Troubleshooting is a form of problem-solving, it is applied to repair failed system or application. How to proceed in case of a system failure, where to look, how to find out the root cause of the problem, all of these skills will generally develop over time.
Life cycle of a troubleshooting window usually includes –
- detection : noticing that a problem exists
- identification : identifying what the problem is
- analysis : determining what causes the problem
- correction : fixing the problem
- prevention : ensuring that the problem doesn't happen again in future
A step by step method to troubleshooting can help to more quickly pinpoint the root cause of a problem that breaks the system or the application. Below are some questions to ask yourself.
What just changed?
The foremost reaction to something that stops working is to ask "ok, so what changed ?". Sometimes looking into the recent changes can also be the most beneficial. You can look for files, especially configuration files, that might have been modified, applications or packages that were just added, services that were just started, etc.
What errors am I seeing?
You need to pay close attention to any errors that are being displayed on the system console or in your log files. Check if they point to any particular cause. Have you seen errors like these before? Do you see any evidence of the same errors in older log files or on other systems? What do online searches tell you? No matter what kind of problem you've run into, you're not likely to be the first sysadmin who has run into them.
How is the system or the service is behaving?
Looking into the symptoms of the problem is also likely to pay off. Check if the system or the service is slow or completely unusable? Maybe some users are not able to log in? Maybe some functions are not working? By noticing what works and what doesn't might help you to find out what's wrong.
How is this system different than one that is still working?
If you have a mirror image of your faulty system which is working and have a chance to compare both the systems, you may be able to find out the root cause of the problem.
What are the probable breakpoints?
Think about how the application/service works, how/where it likely to have problems. Does it rely on any configuration file? Does it need to communicate with other servers? Is a database involved here? Does it write to any log files? Does it involve multiple processes? Check whether the required processes are running or not?
What troubleshooting commands you need in your hand which might be helpful?

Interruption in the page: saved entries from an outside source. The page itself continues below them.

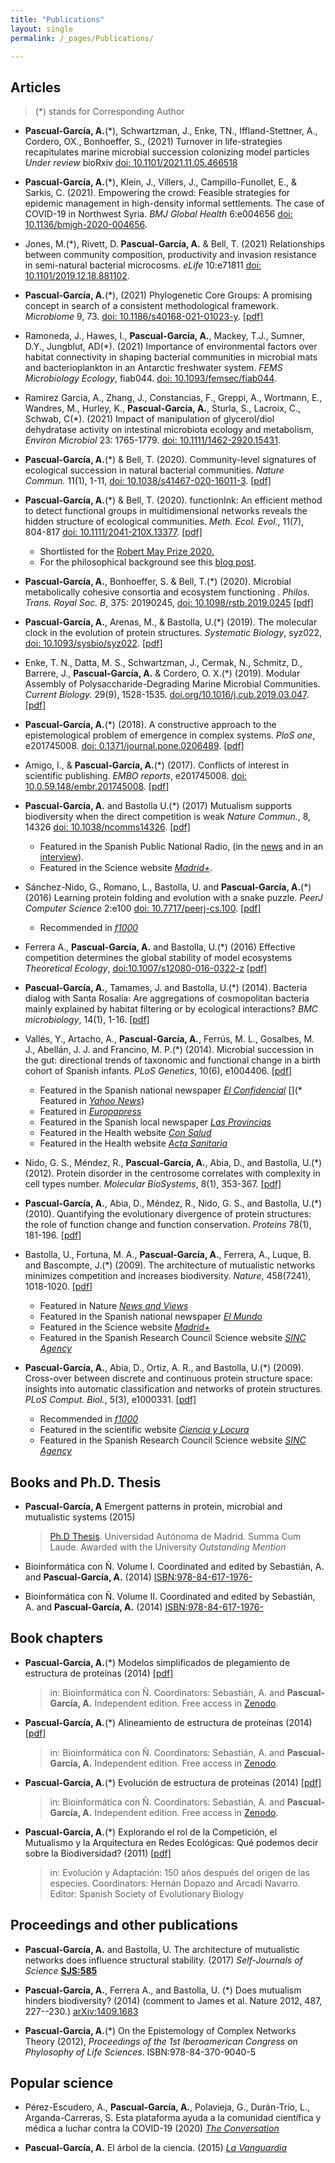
 ```yaml
---
title: "Publications"
layout: single
permalink: /_pages/Publications/

---
```





## Articles
> (*) stands for Corresponding Author


* **Pascual-García, A.**(*), Schwartzman, J., Enke, TN., Iffland-Stettner, A., Cordero, OX., Bonhoeffer, S., (2021)  Turnover in life-strategies recapitulates marine microbial succession colonizing model particles _Under review_ bioRxiv [doi: 10.1101/2021.11.05.466518](https://doi.org/10.1101/2021.11.05.466518)

* **Pascual-García, A.**(*), Klein, J., Villers, J., Campillo-Funollet, E., & Sarkis, C. (2021). Empowering the crowd: Feasible strategies for epidemic management in high-density informal settlements. The case of COVID-19 in Northwest Syria. _BMJ Global Health_ 6:e004656 [doi: 10.1136/bmjgh-2020-004656](http://dx.doi.org/10.1136/bmjgh-2020-004656).

* Jones, M.(*), Rivett, D. **Pascual-García, A.** & Bell, T. (2021) Relationships between community composition, productivity and invasion resistance in semi-natural bacterial microcosms. _eLife_ 10:e71811 [doi: 10.1101/2019.12.18.881102](https://www.biorxiv.org/content/10.1101/2019.12.18.881102v1).

* **Pascual-García, A.**(*), (2021) Phylogenetic Core Groups: A promising concept in search of a consistent methodological framework. _Microbiome_ 9, 73. [doi: 10.1186/s40168-021-01023-y](https://doi.org/10.1186/s40168-021-01023-y). [[pdf]](/assets/articles/Pascual-Garcia_PhylogeneticCoreGroups_Microbiome_2021.pdf)


* Ramoneda, J., Hawes, I., **Pascual-García, A.**, Mackey, T.J., Sumner, D.Y., Jungblut, AD(*). (2021)  Importance of environmental factors over habitat
connectivity in shaping bacterial communities in microbial mats and bacterioplankton in an Antarctic freshwater system. _FEMS Microbiology Ecology_, fiab044. [doi: 10.1093/femsec/fiab044](https://doi.org/10.1093/femsec/fiab044).


* Ramirez Garcia, A., Zhang, J., Constancias, F., Greppi, A., Wortmann, E., Wandres, M., Hurley, K., **Pascual-García, A.**, Sturla, S., Lacroix, C., Schwab, C(*). (2021) Impact of manipulation of glycerol/diol dehydratase activity on intestinal microbiota ecology and metabolism, _Environ Microbiol_ 23: 1765-1779. [doi: 10.1111/1462-2920.15431](https://doi.org/10.1111/1462-2920.15431).


* **Pascual-García, A.**(*) & Bell, T. (2020). Community-level signatures of ecological succession in natural bacterial communities. _Nature Commun._  11(1), 1-11, [doi: 10.1038/s41467-020-16011-3](https://doi.org/10.1038/s41467-020-16011-3). [[pdf]](/assets/articles/Pascual-Garcia_CommunityLevelSignaturesEcologicalSuccession_NatureComm_2020.pdf)

* **Pascual-García, A.**(*) & Bell, T. (2020). functionInk: An efficient method to detect functional groups in multidimensional networks reveals the hidden structure of ecological communities. _Meth. Ecol. Evol._, 11(7), 804-817 [doi: 10.1111/2041-210X.13377](https://doi.org/10.1111/2041-210X.13377). [[pdf]](/assets/articles/Pascual-Garcia_functionInk_MethEcolEvol_2020.pdf)
  * Shortlisted for the [Robert May Prize 2020.](https://methodsblog.com/2021/03/24/robert-may-prize-2020-the-shortlist/)
  * For the philosophical background see this [blog post](https://methodsblog.com/2021/04/22/the-quest-for-a-sharp-definition-of-function-in-biological-networks/).

* **Pascual-García, A.**, Bonhoeffer, S. & Bell, T.(*) (2020). Microbial metabolically cohesive consortia and ecosystem functioning
. _Philos. Trans. Royal Soc. B_, 375: 20190245, [doi: 10.1098/rstb.2019.0245](https://doi.org/10.1098/rstb.2019.0245) [[pdf]](/assets/articles/Pascual-Garcia_MeCoCoAndFunction_ProcRoySocB_2020.pdf)

* **Pascual-García, A.**, Arenas, M., & Bastolla, U.(*) (2019). The molecular clock in the evolution of protein structures. _Systematic Biology_, syz022, [doi: 10.1093/sysbio/syz022](https://doi.org/10.1093/sysbio/syz022). [[pdf]](/assets/articles/Pascual-Garcia_MolecularClockProteinStructure_SystBiology_2019.pdf)

* Enke, T. N., Datta, M. S., Schwartzman, J., Cermak, N., Schmitz, D., Barrere, J., **Pascual-García, A.** & Cordero, O. X.(*) (2019). Modular Assembly of Polysaccharide-Degrading Marine Microbial Communities. _Current Biology._ 29(9), 1528-1535. [doi.org/10.1016/j.cub.2019.03.047](https://doi.org/10.1016/j.cub.2019.03.047). [[pdf]](/assets/articles/Enke_ModularAssembly_CurrentBiology_2019.pdf)

* **Pascual‐García, A.**(*) (2018). A constructive approach to the epistemological problem of emergence in complex systems.  _PloS one_, e201745008. [doi: 0.1371/journal.pone.0206489](https://doi.org/10.1371/journal.pone.0206489).
 [[pdf]](/assets/articles/Pascual-Garcia_EmergenceComplexSystems_PloSone_2018.pdf)

* Amigo, I., & **Pascual‐García, A.**(*) (2017). Conflicts of interest in scientific publishing. _EMBO reports_, e201745008. [doi: 10.0.59.148/embr.201745008](http://10.0.59.148/embr.201745008). [[pdf]](/assets/articles/Amigo_ConflictInterestSciencePublish_EMBOrep_2017.pdf)

* **Pascual-García, A.** and Bastolla U.(*) (2017) Mutualism supports biodiversity when the direct competition is weak _Nature Commun._, 8, 14326 [doi: 10.1038/ncomms14326](https://doi.org/10.1038/ncomms14326). [[pdf]](/assets/articles/Pascual-Garcia_May-MacArthur_NatComm_2017.pdf)
  * Featured in the Spanish Public National Radio, (in the [news](http://www.rtve.es/alacarta/audios/el-laboratorio-de-jal/laboratorio-jal-decide-especies-sobreviven-24-03-17/3955758/) and in an [interview](http://www.rtve.es/alacarta/audios/entre-probetas/entre-probetas-estimulo-matematicas-evolucion-especies-29-03-17/3960928/)).
  * Featured in the Science website [_Madrid+_](http://www.madrimasd.org/blogs/biocienciatecnologia/2017/03/10/133645#respond).

* Sánchez-Nido, G., Romano, L., Bastolla, U. and **Pascual-García, A.**(*) (2016) Learning protein folding and evolution with a snake puzzle. _PeerJ Computer Science_ 2:e100 [doi: 10.7717/peerj-cs.100](https://doi.org/10.7717/peerj-cs.100). [[pdf]](/assets/articles/Nido_SnakePuzzle_PeerJCompSc_2016.pdf)
  *  Recommended in [_f1000_](https://f1000.com/prime/727082679)

* Ferrera A., **Pascual-García, A.** and Bastolla, U.(*) (2016) Effective competition determines the global stability of model ecosystems _Theoretical Ecology_, [doi:10.1007/s12080-016-0322-z](https://doi.org/10.1007/s12080-016-0322-z) [[pdf]](/assets/articles/Ferrera_GlobalStabilityEffectiveCompetition_TheorEcol_2016.pdf)

* **Pascual-García, A.**, Tamames, J. and Bastolla, U.(*) (2014). Bacteria dialog with Santa Rosalia: Are aggregations of cosmopolitan bacteria mainly explained by habitat filtering or by ecological interactions? _BMC microbiology_, 14(1), 1-16. [[pdf]](/assets/articles/Pascual-Garcia_Dialog-StaRosalia_BMCmicrob_2014.pdf)


* Vallés, Y., Artacho, A., **Pascual-García, A.**, Ferrús, M. L., Gosalbes, M. J., Abellán, J. J. and Francino, M. P.(*) (2014). Microbial succession in the gut: directional trends of taxonomic and functional change in a birth cohort of Spanish infants. _PLoS Genetics_, 10(6), e1004406. [[pdf]](/assets/articles/Valles_Microbial-Succession-Gut_PloSgenetics_2014.pdf)
  * Featured in the Spanish national newspaper [_El Confidencial_](http://www.elconfidencial.com/ultima-hora-en-vivo/2014-08-21/demuestran-que-las-bacterias-intestinales-del-bebe-difieren-de-las-del-adulto_342705/)
 [](* Featured in [_Yahoo News_](https://es.noticias.yahoo.com/microflora-intestinal-beb\%C3\%A9s-a\%C3\%B1o-distinta-adultos-113135141.html))
  * Featured in [_Europapress_](http://www.europapress.es/comunitat-valenciana/noticia-investigadores-revelan-microflora-intestinal-bebes-ano-vida-distinta-adultos-20140821130409.html)
  * Featured in the Spanish local newspaper [_Las Provincias_](http://www.lasprovincias.es/agencias/valencia/201408/21/demuestran-bacterias-intestinales-bebe-170164.html)
  * Featured in the Health website [_Con Salud_](http://www.consalud.es/seenews.php?id=12657)
  * Featured in the Health website [_Acta Sanitaria_](http://www.actasanitaria.com/investigadores-de-fisabio-estudian-el-desarrollo-de-bacterias-intestinales-en-bebes/)

* Nido, G. S., Méndez, R., **Pascual-García, A.**, Abia, D., and Bastolla, U.(*) (2012). Protein disorder in the centrosome correlates with complexity in cell types number. _Molecular BioSystems_, 8(1), 353-367. [[pdf]](/assets/articles/Nido_Disorder-Centrosome_MolBioSyst_2012.pdf)

* **Pascual-García, A.**, Abia, D., Méndez, R., Nido, G. S., and Bastolla, U.(*) (2010). Quantifying the evolutionary divergence of protein structures: the role of function change and function conservation. _Proteins_ 78(1), 181-196. [[pdf]](/assets/articles/Pascual-Garcia_Structure-Rate-Evol_Proteins_2010.pdf)

* Bastolla, U., Fortuna, M. A., **Pascual-García, A.**, Ferrera, A., Luque, B. and Bascompte, J.(*) (2009). The architecture of mutualistic networks minimizes competition and increases biodiversity. _Nature_, 458(7241), 1018-1020. [[pdf]](/assets/articles/Bastolla_Mutualism-Nestedness_Nature_2009.pdf)
  * Featured in Nature [_News and Views_](http://www.nature.com/nature/journal/v458/n7241/full/458979a.html)
  * Featured in the Spanish national newspaper [_El Mundo_](http://www.elmundo.es/suplementos/natura/2009/36/1242079208.html)
  * Featured in the Science website [_Madrid+_](http://www.madrimasd.org/informacionidi/noticias/noticia.asp?id=39441&tipo=g)
  * Featured in the Spanish Research Council Science website [_SINC Agency_](http://www.agenciasinc.es/Noticias/La-arquitectura-de-la-naturaleza-minimiza-la-competencia-entre-especies-y-fomenta-la-biodiversidad)

* **Pascual-García, A.**, Abia, D., Ortiz, A. R., and Bastolla, U.(*) (2009). Cross-over between discrete and continuous protein structure space: insights into automatic classification and networks of protein structures. _PLoS Comput. Biol._, 5(3), e1000331. [[pdf]](/assets/articles/Pascual-Garcia_Prot-Struct-Cross-Over_PLoS_2009.pdf)
  * Recommended in [_f1000_](http://f1000.com/prime/1165026)
  * Featured in the scientific website [_Ciencia y Locura_](https://articuloscientificos.wordpress.com/2012/10/28/es-posible-clasificar-de-forma-objetiva-las-estructuras-de-las-proteinas/)
  * Featured in the Spanish Research Council Science website [_SINC Agency_](http://www.agenciasinc.es/Noticias/Es-posible-clasificar-de-forma-objetiva-las-estructuras-de-las-proteinas)
  
## Books and Ph.D. Thesis

* **Pascual-García, A** Emergent patterns in protein, microbial and mutualistic systems (2015)
  > [Ph.D Thesis](http://hdl.handle.net/10486/668019). Universidad Autónoma de Madrid. Summa Cum Laude. Awarded with the University _Outstanding Mention_  

* Bioinformática con Ñ. Volume I. Coordinated and edited by Sebastián, A. and **Pascual-García, A.** (2014) [ISBN:978-84-617-1976-](https://zenodo.org/communities/bioinfconn/about/)

* Bioinformática con Ñ. Volume II. Coordinated and edited by Sebastián, A. and **Pascual-García, A.** (2014) [ISBN:978-84-617-1976-](https://zenodo.org/communities/bioinfconn/about/)


## Book chapters


* **Pascual-García, A.**(*) Modelos simplificados de plegamiento de estructura de proteínas (2014) [[pdf]](/assets/chapters/Pascual-Garcia_Plegamiento_LibBioinf.pdf)
  > in: Bioinformática con Ñ. Coordinators: Sebastián, A. and **Pascual-García, A.**
  > Independent edition. Free access in [Zenodo](http://doi.org/10.5281/zenodo.1066348). 

* **Pascual-García, A.**(*) Alineamiento de estructura de proteínas (2014) [[pdf]](/assets/chapters/Pascual-Garcia_ProtStrAlign_LibBioinf.pdf)
  > in: Bioinformática con Ñ. Coordinators: Sebastián, A. and **Pascual-García, A.**
  > Independent edition. Free access in [Zenodo](http://doi.org/10.5281/zenodo.1066346).

* **Pascual-García, A.**(*) Evolución de estructura de proteínas (2014) [[pdf]](/assets/chapters/Pascual-Garcia_ProtStrEvol_LibBioinf.pdf)
  > in: Bioinformática con Ñ. Coordinators: Sebastián, A. and **Pascual-García, A.**
  > Independent edition. Free access in [Zenodo](http://doi.org/10.5281/zenodo.1066350).

* **Pascual-García, A.**(*) Explorando el rol de la Competición, el Mutualismo y la Arquitectura en Redes Ecológicas: Qué podemos decir sobre la Biodiversidad? (2011) [[pdf]](/assets/chapters/Pascual-Garcia_Mutualismo_SESBE_final.pdf)
  > in: Evolución y Adaptación: 150 años después del origen de las especies.
  > Coordinators: Hernán Dopazo and Arcadi Navarro. Editor: Spanish Society of Evolutionary Biology

## Proceedings and other publications


* **Pascual-García, A.** and Bastolla, U. The architecture of mutualistic networks does influence structural stability. (2017) _Self-Journals of Science_ [**SJS:585**](https://www.sjscience.org/article?id=585) 

 [* **Pascual-García, A.**(*) A topological approach to the problem of emergence in complex systems. (2016)]: #

 [* **Pascual-García, A.** and Bastolla, U.(*) (2016) Effective competition determines the structural stability of model ecosystems _Under review_]: #

* **Pascual-García, A.**, Ferrera A., and Bastolla, U. (*)  Does mutualism hinders biodiversity? (2014) (comment to James et al. Nature 2012, 487, 227--230.) [arXiv:1409.1683](https://arxiv.org/abs/1409.1683)

* **Pascual-García, A.**(*) On the Epistemology of Complex Networks Theory (2012), _Proceedings of the 1st Iberoamerican Congress on Phylosophy of Life Sciences_. ISBN:978-84-370-9040-5

## Popular science

* Pérez-Escudero, A., **Pascual-García, A.**, Polavieja, G., Durán-Trío, L., Arganda-Carreras, S. Esta plataforma ayuda a la comunidad científica y médica a luchar contra la COVID-19 (2020) [_The Conversation_](https://theconversation.com/crowdfight-covid-19-comunidad-cientifica-y-medica-contra-la-pandemia-140821)

* **Pascual-García, A.** El árbol de la ciencia. (2015) [_La Vanguardia_](https://blogs-lectores.lavanguardia.com/colaboraciones/el-arbol-de-la-ciencia-94977)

- top -- for looking at performance, including some memory, swap space, and load issues
- df -- for examining disk usage
- find -- for locating files that have been modified in the last day or so
- tail -f -- for viewing recent log entries and watching to see if errors are still arriving
- lsof -- to determine what files a particular process has open
- ping -- quick network checking
- ifconfig -- checking network interfaces
- traceroute -- checking connections to remote systems
- netstat -- examining network connections
- nslookup -- checking host resolutions
- route -- verifying routing tables
- arp -- checking IP address to MAC address entries in your cache
What should I NOT do?
Don't get confused over symptoms and causes. Whenever you identify a problem, ask yourself why the problem exists.
Be careful not to destroy "evidence" as you work furiously to get your system back online. Copy log files to another system if you need to recover disk space to get the system back to an operational state. Then you can examine them later to help figure out what caused the problems you're working to resolve. If you need to repair a configuration file, first make a copy of the file (e.g., cp -p config config.save) so that you can more easily look into how and when the file was modified and what you had to do to get things working.
Keep in mind that you might end up making a lot of changes in the process of tracking down your problem. Later on, you might want to think through which of those changes actually resolved the problem.
What should I do?
- Record your actions. If you're using PuTTY/Mobaxterm to connect (or some other tool that allows you to record your system interactions), turn on logging. This will help you when you have to review. If you've not out of disk space, you also have the option of using the script command to record your login session (e.g., script troubleshooting.'date %m%d%y').
- If you can't record, keep notes on what you did and what you saw. You might not remember it all later, especially if you're stressed. You might remember the steps, but not the order in which you ran them.
- After the problem is resolved, document what happened. You might see it again and you might need to explain to your boss or your customers what happened and how you're going to prevent it from happening in the future.
- Whenever possible, think about how the problem could be avoided in the future. Can you improve your monitoring services so that disk space, memory and network issues, configuration changes, etc. are brought to your attention long before they affect running services?
Wrap up
Good skills of troubleshooting can really save the day and having a plan to check when a problem arises can play a major role in getting your systems and applications back online.